The Strategic Plan document has laid down specific goals and targets for the six years period 2011-17 and long-term Aspirational Goals for the ten years period up to 2022 for various renewable energy programmes/ applications including power generation.

With regard to renewable power generation, the document estimates that about 50,000 MW new capacity would be added during the XII and XIII plan periods leading to total renewable power generation capacity of about 73,000 MW by 2022. This capacity will comprise of 20,000 MW from solar power under the National Solar Mission and the remaining 30,000 MW from other renewable energy sources mainly wind, small hydro and biomass power. The contribution of renewable power by 2022 to the then likely total installed capacity and electricity mix has been estimated to be around 18% and 7.3% respectively, which could change depending on actual achievements of conventional power capacity.
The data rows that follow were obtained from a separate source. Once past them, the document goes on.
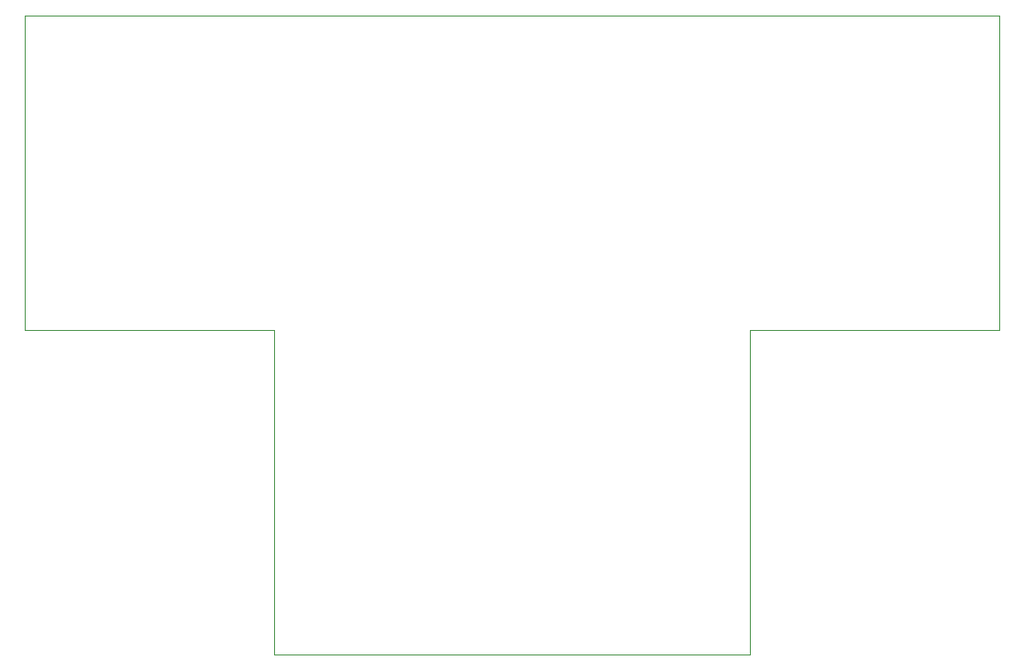
<source format=gm1>
G04 #@! TF.GenerationSoftware,KiCad,Pcbnew,8.0.4*
G04 #@! TF.CreationDate,2025-03-28T18:04:36-04:00*
G04 #@! TF.ProjectId,ballsi,62616c6c-7369-42e6-9b69-6361645f7063,rev?*
G04 #@! TF.SameCoordinates,Original*
G04 #@! TF.FileFunction,Profile,NP*
%FSLAX46Y46*%
G04 Gerber Fmt 4.6, Leading zero omitted, Abs format (unit mm)*
G04 Created by KiCad (PCBNEW 8.0.4) date 2025-03-28 18:04:36*
%MOMM*%
%LPD*%
G01*
G04 APERTURE LIST*
G04 #@! TA.AperFunction,Profile*
%ADD10C,0.050000*%
G04 #@! TD*
G04 APERTURE END LIST*
D10*
X150500000Y-79000000D02*
X150500000Y-50000000D01*
X173500000Y-79000000D02*
X150500000Y-79000000D01*
X173500000Y-109000000D02*
X173500000Y-79000000D01*
X217500000Y-109000000D02*
X173500000Y-109000000D01*
X217500000Y-79000000D02*
X217500000Y-109000000D01*
X240500000Y-79000000D02*
X217500000Y-79000000D01*
X240500000Y-50000000D02*
X240500000Y-79000000D01*
X150500000Y-50000000D02*
X240500000Y-50000000D01*
M02*

</source>
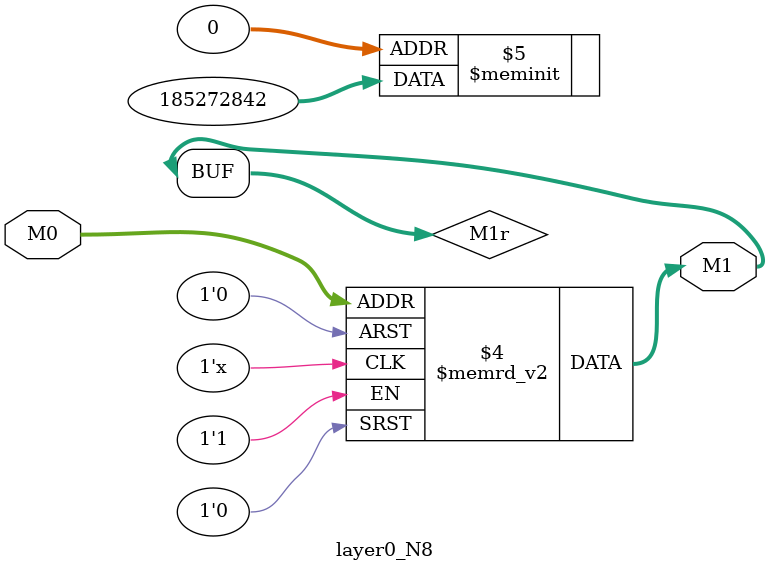
<source format=v>
module layer0_N8 ( input [3:0] M0, output [1:0] M1 );

	(*rom_style = "distributed" *) reg [1:0] M1r;
	assign M1 = M1r;
	always @ (M0) begin
		case (M0)
			4'b0000: M1r = 2'b10;
			4'b1000: M1r = 2'b11;
			4'b0100: M1r = 2'b10;
			4'b1100: M1r = 2'b11;
			4'b0010: M1r = 2'b00;
			4'b1010: M1r = 2'b00;
			4'b0110: M1r = 2'b00;
			4'b1110: M1r = 2'b00;
			4'b0001: M1r = 2'b10;
			4'b1001: M1r = 2'b10;
			4'b0101: M1r = 2'b10;
			4'b1101: M1r = 2'b10;
			4'b0011: M1r = 2'b00;
			4'b1011: M1r = 2'b00;
			4'b0111: M1r = 2'b00;
			4'b1111: M1r = 2'b00;

		endcase
	end
endmodule

</source>
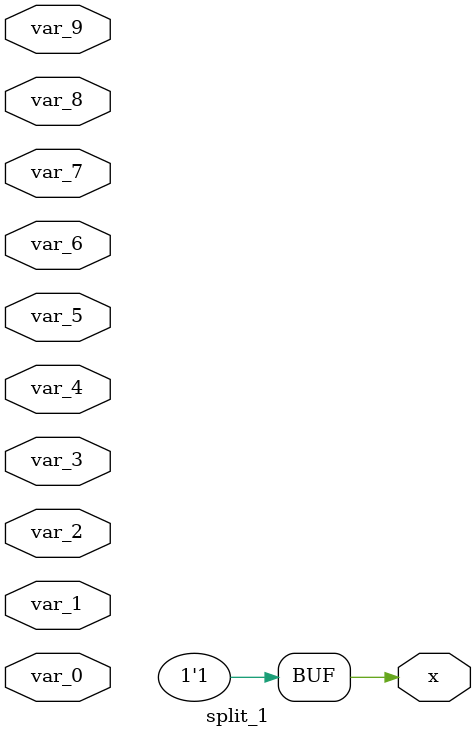
<source format=v>
module split_1(var_0, var_1, var_2, var_3, var_4, var_5, var_6, var_7, var_8, var_9, x);
    input [15:0] var_0;
    input [21:0] var_1;
    input [3:0] var_2;
    input [27:0] var_3;
    input [18:0] var_4;
    input [17:0] var_5;
    input [18:0] var_6;
    input [13:0] var_7;
    input [15:0] var_8;
    input [28:0] var_9;
    output wire x;

    assign x = 1'b1;
endmodule

</source>
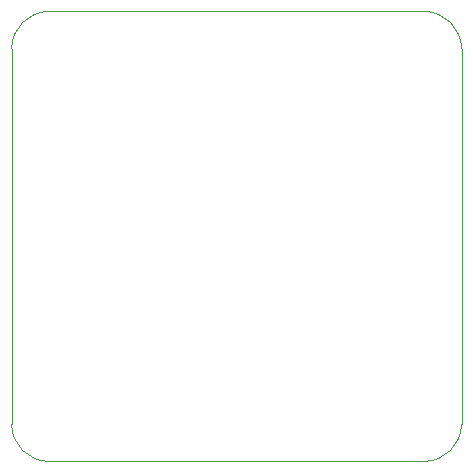
<source format=gbr>
%TF.GenerationSoftware,KiCad,Pcbnew,8.0.0*%
%TF.CreationDate,2024-06-21T14:03:25-04:00*%
%TF.ProjectId,GaN Gate Driver,47614e20-4761-4746-9520-447269766572,v1.0*%
%TF.SameCoordinates,Original*%
%TF.FileFunction,Profile,NP*%
%FSLAX46Y46*%
G04 Gerber Fmt 4.6, Leading zero omitted, Abs format (unit mm)*
G04 Created by KiCad (PCBNEW 8.0.0) date 2024-06-21 14:03:25*
%MOMM*%
%LPD*%
G01*
G04 APERTURE LIST*
%TA.AperFunction,Profile*%
%ADD10C,0.050000*%
%TD*%
G04 APERTURE END LIST*
D10*
X53975000Y-25400000D02*
X85725000Y-25400000D01*
X88900000Y-28575000D02*
X88900000Y-60325000D01*
X85725000Y-63500000D02*
X53975000Y-63500000D01*
X50800000Y-28575000D02*
G75*
G02*
X53975000Y-25400000I3175000J0D01*
G01*
X53975000Y-63500000D02*
G75*
G02*
X50800000Y-60325000I0J3175000D01*
G01*
X85725000Y-25400000D02*
G75*
G02*
X88900000Y-28575000I0J-3175000D01*
G01*
X88900000Y-60325000D02*
G75*
G02*
X85725000Y-63500000I-3175000J0D01*
G01*
X50800000Y-60325000D02*
X50800000Y-28575000D01*
M02*

</source>
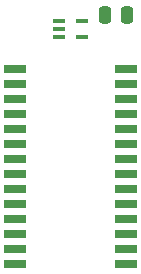
<source format=gbr>
%TF.GenerationSoftware,KiCad,Pcbnew,(6.0.11)*%
%TF.CreationDate,2024-01-03T21:38:51+00:00*%
%TF.ProjectId,BBCB-SWROM-32,42424342-2d53-4575-924f-4d2d33322e6b,rev?*%
%TF.SameCoordinates,Original*%
%TF.FileFunction,Paste,Top*%
%TF.FilePolarity,Positive*%
%FSLAX46Y46*%
G04 Gerber Fmt 4.6, Leading zero omitted, Abs format (unit mm)*
G04 Created by KiCad (PCBNEW (6.0.11)) date 2024-01-03 21:38:51*
%MOMM*%
%LPD*%
G01*
G04 APERTURE LIST*
G04 Aperture macros list*
%AMRoundRect*
0 Rectangle with rounded corners*
0 $1 Rounding radius*
0 $2 $3 $4 $5 $6 $7 $8 $9 X,Y pos of 4 corners*
0 Add a 4 corners polygon primitive as box body*
4,1,4,$2,$3,$4,$5,$6,$7,$8,$9,$2,$3,0*
0 Add four circle primitives for the rounded corners*
1,1,$1+$1,$2,$3*
1,1,$1+$1,$4,$5*
1,1,$1+$1,$6,$7*
1,1,$1+$1,$8,$9*
0 Add four rect primitives between the rounded corners*
20,1,$1+$1,$2,$3,$4,$5,0*
20,1,$1+$1,$4,$5,$6,$7,0*
20,1,$1+$1,$6,$7,$8,$9,0*
20,1,$1+$1,$8,$9,$2,$3,0*%
G04 Aperture macros list end*
%ADD10R,1.000000X0.400000*%
%ADD11R,1.922000X0.650000*%
%ADD12RoundRect,0.250000X-0.250000X-0.475000X0.250000X-0.475000X0.250000X0.475000X-0.250000X0.475000X0*%
G04 APERTURE END LIST*
D10*
%TO.C,U3*%
X152125000Y-75950000D03*
X152125000Y-76600000D03*
X152125000Y-77250000D03*
X154125000Y-77250000D03*
X154125000Y-75950000D03*
%TD*%
D11*
%TO.C,U2*%
X148411000Y-79945000D03*
X148411000Y-81215000D03*
X148411000Y-82485000D03*
X148411000Y-83755000D03*
X148411000Y-85025000D03*
X148411000Y-86295000D03*
X148411000Y-87565000D03*
X148411000Y-88835000D03*
X148411000Y-90105000D03*
X148411000Y-91375000D03*
X148411000Y-92645000D03*
X148411000Y-93915000D03*
X148411000Y-95185000D03*
X148411000Y-96455000D03*
X157839000Y-96455000D03*
X157839000Y-95185000D03*
X157839000Y-93915000D03*
X157839000Y-92645000D03*
X157839000Y-91375000D03*
X157839000Y-90105000D03*
X157839000Y-88835000D03*
X157839000Y-87565000D03*
X157839000Y-86295000D03*
X157839000Y-85025000D03*
X157839000Y-83755000D03*
X157839000Y-82485000D03*
X157839000Y-81215000D03*
X157839000Y-79945000D03*
%TD*%
D12*
%TO.C,C1*%
X156030000Y-75380000D03*
X157930000Y-75380000D03*
%TD*%
M02*

</source>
Various steps have been taken by the Government to increase power generation through renewable energy sources in the future and the same are continuing. These include the following:

1. Fiscal and financial incentives such as, capital/ interest subsidy/ generation based incentive, accelerated depreciation, nil/ concessional excise and customs duties

2. Generation Based Incentives Scheme introduced for Wind power and Solar Power to attract private investment by Independent Power Producers not availing Accelerated Depreciation benefit.

3. Directives under Electricity Act 2003 to all States for fixing a minimum percentage for purchase of electricity from renewable energy sources

4. Preferential tariff for grid interactive renewable power in most potential States following the provisions made under the National Electricity Policy 2005 and National Tariff Policy 2006; Uniform guidelines by CERC for fixation of such preferential tariffs being issued every year.

5. Jawaharlal Nehru National Solar Mission initiated in January 2010 to enable large scale capital investment in solar energy applications; Payment Security Mechanism for Grid Connected Solar Power Projects under the Mission.